RECORD EXTRACTS ▸
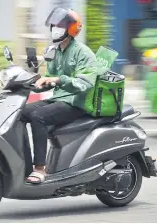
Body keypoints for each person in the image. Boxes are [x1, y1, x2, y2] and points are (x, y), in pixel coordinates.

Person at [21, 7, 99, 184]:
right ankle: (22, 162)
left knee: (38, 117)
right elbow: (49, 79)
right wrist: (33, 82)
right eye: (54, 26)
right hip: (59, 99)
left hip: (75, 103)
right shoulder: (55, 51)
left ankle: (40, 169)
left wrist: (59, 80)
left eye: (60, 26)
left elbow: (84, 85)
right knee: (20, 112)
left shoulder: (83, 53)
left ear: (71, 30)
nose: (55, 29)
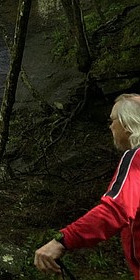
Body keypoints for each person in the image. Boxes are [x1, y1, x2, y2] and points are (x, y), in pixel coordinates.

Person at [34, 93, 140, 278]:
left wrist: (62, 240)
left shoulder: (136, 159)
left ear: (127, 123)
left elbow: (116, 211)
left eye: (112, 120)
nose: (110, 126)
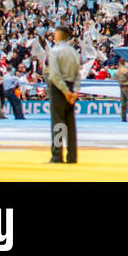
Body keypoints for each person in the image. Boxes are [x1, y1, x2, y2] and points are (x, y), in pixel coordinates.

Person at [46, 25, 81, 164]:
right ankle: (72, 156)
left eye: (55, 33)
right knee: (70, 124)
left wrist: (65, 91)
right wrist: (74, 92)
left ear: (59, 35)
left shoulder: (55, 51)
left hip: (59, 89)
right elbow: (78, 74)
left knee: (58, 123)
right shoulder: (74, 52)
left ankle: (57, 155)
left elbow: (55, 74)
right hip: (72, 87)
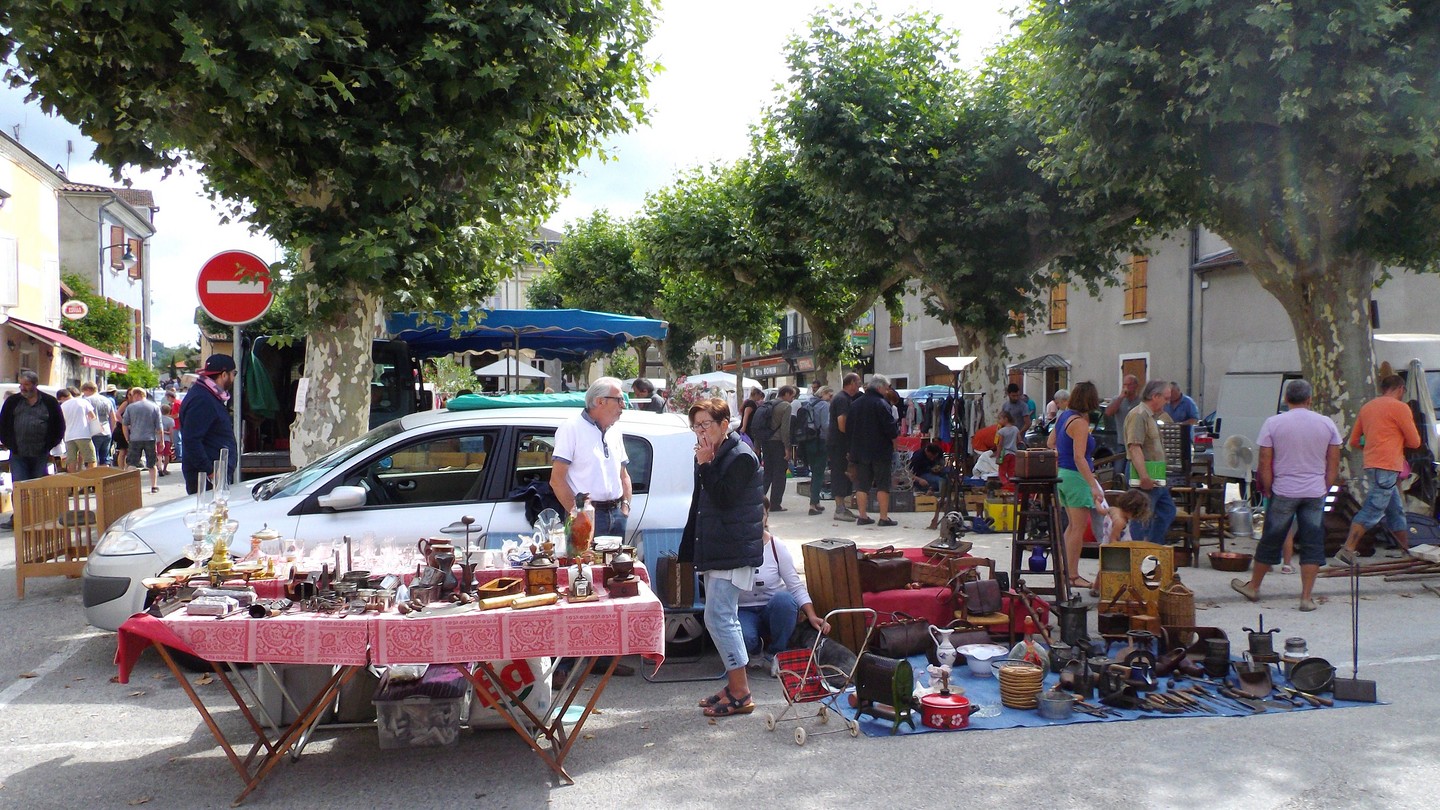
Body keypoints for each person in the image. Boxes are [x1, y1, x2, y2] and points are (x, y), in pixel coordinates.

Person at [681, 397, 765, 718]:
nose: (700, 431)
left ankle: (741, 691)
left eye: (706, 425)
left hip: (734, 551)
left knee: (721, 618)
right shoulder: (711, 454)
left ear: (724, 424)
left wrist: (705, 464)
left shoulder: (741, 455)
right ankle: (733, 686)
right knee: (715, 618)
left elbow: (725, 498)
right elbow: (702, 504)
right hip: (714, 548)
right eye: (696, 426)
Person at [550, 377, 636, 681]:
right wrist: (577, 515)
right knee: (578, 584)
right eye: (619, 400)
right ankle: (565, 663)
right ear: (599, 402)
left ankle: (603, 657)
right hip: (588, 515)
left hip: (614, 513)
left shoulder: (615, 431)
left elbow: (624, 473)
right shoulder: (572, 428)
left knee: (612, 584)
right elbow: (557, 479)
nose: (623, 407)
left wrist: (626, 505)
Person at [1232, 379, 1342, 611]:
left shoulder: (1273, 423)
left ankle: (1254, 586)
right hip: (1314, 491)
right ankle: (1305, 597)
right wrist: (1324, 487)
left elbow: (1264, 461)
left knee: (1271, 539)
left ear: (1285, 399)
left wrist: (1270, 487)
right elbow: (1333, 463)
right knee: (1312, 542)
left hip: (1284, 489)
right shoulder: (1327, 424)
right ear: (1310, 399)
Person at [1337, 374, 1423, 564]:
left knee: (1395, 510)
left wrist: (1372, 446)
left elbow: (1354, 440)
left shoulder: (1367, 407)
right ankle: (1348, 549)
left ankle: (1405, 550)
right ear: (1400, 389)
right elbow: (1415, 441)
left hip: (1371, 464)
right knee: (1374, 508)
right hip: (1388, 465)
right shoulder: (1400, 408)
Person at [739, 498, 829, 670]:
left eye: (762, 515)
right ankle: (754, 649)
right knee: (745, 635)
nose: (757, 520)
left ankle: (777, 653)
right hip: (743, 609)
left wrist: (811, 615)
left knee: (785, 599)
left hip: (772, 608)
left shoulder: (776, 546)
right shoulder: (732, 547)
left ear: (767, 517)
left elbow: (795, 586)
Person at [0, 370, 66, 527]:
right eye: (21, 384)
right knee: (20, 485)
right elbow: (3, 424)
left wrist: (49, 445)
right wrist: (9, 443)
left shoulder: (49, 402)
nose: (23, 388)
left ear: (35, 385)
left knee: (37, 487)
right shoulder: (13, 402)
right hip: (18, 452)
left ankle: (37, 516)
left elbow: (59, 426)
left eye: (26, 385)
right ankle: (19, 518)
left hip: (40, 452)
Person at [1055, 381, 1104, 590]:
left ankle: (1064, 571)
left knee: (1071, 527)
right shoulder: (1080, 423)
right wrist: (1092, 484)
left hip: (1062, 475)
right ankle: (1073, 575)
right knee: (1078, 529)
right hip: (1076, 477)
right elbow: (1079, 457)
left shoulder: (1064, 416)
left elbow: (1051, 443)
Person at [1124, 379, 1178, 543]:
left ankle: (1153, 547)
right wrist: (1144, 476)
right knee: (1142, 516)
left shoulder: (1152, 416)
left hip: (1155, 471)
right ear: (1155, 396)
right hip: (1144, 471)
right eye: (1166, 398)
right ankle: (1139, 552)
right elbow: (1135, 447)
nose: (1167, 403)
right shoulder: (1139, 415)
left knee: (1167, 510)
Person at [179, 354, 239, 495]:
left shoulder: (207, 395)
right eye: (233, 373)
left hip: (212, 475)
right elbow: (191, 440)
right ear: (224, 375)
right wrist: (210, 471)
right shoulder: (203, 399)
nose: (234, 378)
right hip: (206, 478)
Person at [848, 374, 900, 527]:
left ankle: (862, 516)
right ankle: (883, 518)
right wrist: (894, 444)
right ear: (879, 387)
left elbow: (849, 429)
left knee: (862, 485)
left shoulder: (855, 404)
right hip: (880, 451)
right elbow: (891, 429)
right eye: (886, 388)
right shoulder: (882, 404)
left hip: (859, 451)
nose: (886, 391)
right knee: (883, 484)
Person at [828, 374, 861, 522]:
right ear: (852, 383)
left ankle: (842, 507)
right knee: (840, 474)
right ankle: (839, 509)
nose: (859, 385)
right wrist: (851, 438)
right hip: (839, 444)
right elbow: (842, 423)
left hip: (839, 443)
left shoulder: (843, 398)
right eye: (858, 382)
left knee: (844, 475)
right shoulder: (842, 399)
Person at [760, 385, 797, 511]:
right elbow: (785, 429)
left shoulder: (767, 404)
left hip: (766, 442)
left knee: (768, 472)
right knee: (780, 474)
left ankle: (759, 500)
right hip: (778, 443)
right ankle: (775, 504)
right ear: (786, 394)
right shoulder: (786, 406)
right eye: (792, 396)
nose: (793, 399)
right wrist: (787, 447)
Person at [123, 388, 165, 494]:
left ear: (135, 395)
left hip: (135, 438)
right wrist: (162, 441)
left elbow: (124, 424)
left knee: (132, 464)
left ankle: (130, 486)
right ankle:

--

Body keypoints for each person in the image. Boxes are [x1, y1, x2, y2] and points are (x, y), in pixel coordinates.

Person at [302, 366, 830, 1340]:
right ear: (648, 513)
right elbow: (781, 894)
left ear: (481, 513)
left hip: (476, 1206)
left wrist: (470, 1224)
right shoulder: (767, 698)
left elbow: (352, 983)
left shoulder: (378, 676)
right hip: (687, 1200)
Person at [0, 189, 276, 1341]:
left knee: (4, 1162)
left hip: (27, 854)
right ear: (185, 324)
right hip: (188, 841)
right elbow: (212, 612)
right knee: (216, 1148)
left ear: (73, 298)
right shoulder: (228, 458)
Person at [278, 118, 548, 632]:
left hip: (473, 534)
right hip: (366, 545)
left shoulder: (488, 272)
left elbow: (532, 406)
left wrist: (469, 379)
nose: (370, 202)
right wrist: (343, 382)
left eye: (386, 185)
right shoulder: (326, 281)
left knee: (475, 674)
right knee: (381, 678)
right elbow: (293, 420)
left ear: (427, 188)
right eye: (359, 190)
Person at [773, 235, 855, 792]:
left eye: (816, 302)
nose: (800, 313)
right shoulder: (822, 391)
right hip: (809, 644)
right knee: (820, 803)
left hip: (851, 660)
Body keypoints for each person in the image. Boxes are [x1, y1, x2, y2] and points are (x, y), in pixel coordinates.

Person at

WHAT YOU NEED TO DO ▸ Out of the records above, return only the lines from the one with "left shoulder: (83, 53)" through the one with "right shoulder: (1327, 424)", exactly, and none of the pictures.

EXERCISE RESULT ▸
left shoulder: (83, 53)
left ear: (71, 30)
nose: (55, 29)
Body keypoints for each person in the image. Boxes are [x1, y1, x2, y2] and points are (x, y), in pixel coordinates.

Person at [34, 93, 140, 278]:
left wrist: (62, 240)
left shoulder: (136, 159)
left ear: (127, 123)
left elbow: (116, 211)
left eye: (112, 120)
nose: (110, 126)
Body keypoints for each person in the image. Boxes are [x1, y1, x2, y2] and points are (x, y), in pixel coordinates.

Person at [46, 25, 81, 164]:
right ankle: (72, 156)
left eye: (55, 33)
right knee: (70, 124)
left wrist: (65, 91)
right wrist: (74, 92)
left ear: (59, 35)
left shoulder: (55, 51)
left hip: (59, 89)
right elbow: (78, 74)
left knee: (58, 123)
right shoulder: (74, 52)
left ankle: (57, 155)
left elbow: (55, 74)
right hip: (72, 87)
Body keypoints for each person in the image. Boxes are [x1, y1, x2, y2] and points are (x, y), in pixel coordinates.

Person at [681, 397, 765, 718]:
nose: (700, 431)
left ankle: (741, 691)
left eye: (706, 425)
left hip: (734, 551)
left knee: (721, 618)
right shoulder: (711, 454)
left ear: (724, 424)
left wrist: (705, 464)
left shoulder: (741, 455)
right ankle: (733, 686)
right knee: (715, 618)
left elbow: (725, 498)
right elbow: (702, 504)
right hip: (714, 548)
right eye: (696, 426)
Person at [550, 377, 636, 681]:
right wrist: (577, 515)
right knee: (578, 584)
right eye: (619, 400)
right ankle: (565, 663)
right ear: (599, 402)
left ankle: (603, 657)
right hip: (588, 515)
left hip: (614, 513)
left shoulder: (615, 431)
left elbow: (624, 473)
right shoulder: (572, 428)
left knee: (612, 584)
right elbow: (557, 479)
nose: (623, 407)
left wrist: (626, 505)
Person at [1232, 379, 1342, 611]:
left shoulder: (1273, 423)
left ankle: (1254, 586)
right hip: (1314, 491)
right ankle: (1305, 597)
right wrist: (1324, 487)
left elbow: (1264, 461)
left knee: (1271, 539)
left ear: (1285, 399)
left wrist: (1270, 487)
right elbow: (1333, 463)
right knee: (1312, 542)
left hip: (1284, 489)
right shoulder: (1327, 424)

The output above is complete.